Fin de l'alliance avec le PLR

Christoph Blocher juge par ailleurs que l'alliance entre l'UDC et le PLR appartenait au passé bien avant mercredi dernier. Si «le communiste» Paul Rechsteiner (PS/SG) et Hans Stöckli (PS/BE) ont été élus au Conseil des Etats, c'est grâce au soutien des libéraux- radicaux, selon le politicien de 71 ans.

En ce qui concerne les décisions futures, M. Blocher s'en remet aux délégués du parti: à eux de décider en mai, lors de la reconduction des instances du parti, s'ils souhaitent leur démission. «Peut-être faudra-t-il revoir la forme de cette présidence avec six vices-présidents», remarque-t-il.

Peur de l'opposition

Quant à l'avenir du parti dans le gouvernement, lui-même pense qu'Ueli Maurer ne devrait pas quitter le Conseil fédéral.

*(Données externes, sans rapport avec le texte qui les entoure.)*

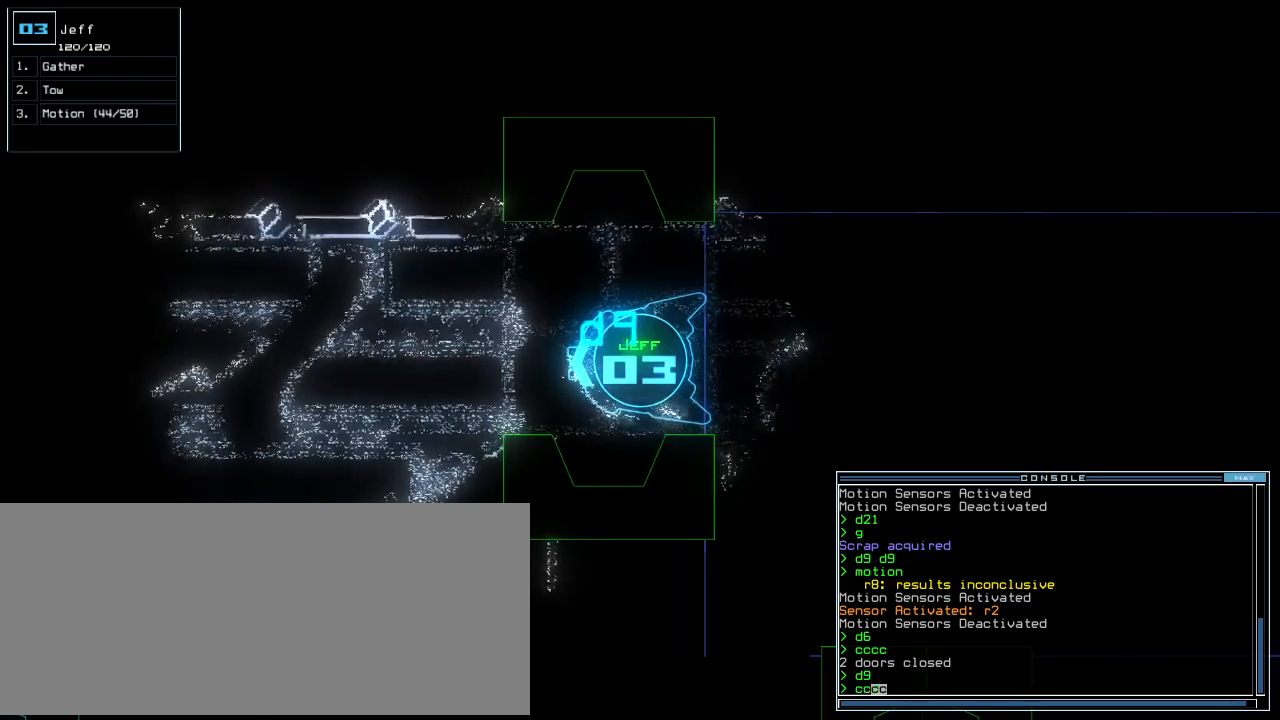
{"keys": ["space"], "events": [[500, "space", "down"]]}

Il ajoute toutefois que c'est «le parti qui décidera».

Pour le conseiller national zurichois, «le mot opposition fait peur» à la base du parti pour le moment, «car il implique un changement de politique, l'abandon d'un système de concordance pour faire place à un système de coalition». En attendant, il promet de de «renforcer» l'action de l'UDC «face à ce gouvernement et ce Parlement dans lesquels la gauche prétend endosser les responsabilités».

Finalement, Christoph Blocher ne se dit «pas du tout» intéressé par le poste de chef de groupe parlementaire, dont le conseiller national Caspar Baader (BL) démissionnera à la fin du mois.